How could she know? She’d always been well until she was told she was not well. She’d been superbly fit and healthy until she was pronounced disease-ridden. And she had had to accept and believe the verdict without, to her, any proof. Doctors had the proof. They’d explained, they’d drawn diagrams, they’d produced pathology results, they’d given her leaflets to read, but none of it had made sense. She’d felt absolutely fine until they started giving her treatment and then she’d felt ill. So, how did she know, when the Judiths so lightly inquired, if she was keeping well? She might be, she might not be. It was important, she’d been told, to be optimistic and have a positive outlook. Why? They didn’t seem to know, beyond having some theory that cancer might be either caused or encouraged by a fatalistic attitude. Such rubbish. She only had to think of many optimistic, strong women who had succumbed to the disease, to know there could be no truth in it. This hint that a patient could influence the progress of her cancer by her mental and emotional approach to it made her angry.
All she felt she could do was eat well, take exercise, stay calm. And it was as she was reminding herself of this that she felt a stab of pain, just a little stab, gone in a second.
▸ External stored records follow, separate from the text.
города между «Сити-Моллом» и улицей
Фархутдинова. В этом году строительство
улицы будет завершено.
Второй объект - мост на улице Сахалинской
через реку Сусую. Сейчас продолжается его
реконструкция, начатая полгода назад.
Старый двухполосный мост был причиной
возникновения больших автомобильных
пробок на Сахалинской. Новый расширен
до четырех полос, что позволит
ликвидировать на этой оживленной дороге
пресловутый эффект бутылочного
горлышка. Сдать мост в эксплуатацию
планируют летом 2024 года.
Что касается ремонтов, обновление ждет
Cautiously, she put the wrapping from her sandwich into the waste-paper basket. Probably indigestion, probably she’d eaten too fast (but she knew she hadn’t). Sitting down again, thi
s time back on the swivel chair behind her desk, she composed herself and took deep breaths. Fine, she was fine. But she remained quite still for a good few minutes before reaching for the folder in front of her. No pain at all. Starting to read the papers in the folder, she had to force her mind to concentrate. She succeeded. Fifteen minutes later, clear of anxiety, she bent to the right to open a drawer. This time, several quick, sharp, fleeting pains all along her breastbone. No mistaking them. Her whole body tightened, her right arm quite rigid, with her hand gripping the drawer handle. It took an effort to straighten up and sit back in her chair. Her heart was racing and she felt not so much dizzy as vague, as though she were not really present. She slipped her hand into her shirt and felt along the bone, pressing lightly with her fingers. Nothing. No lumps or bumps, no pain.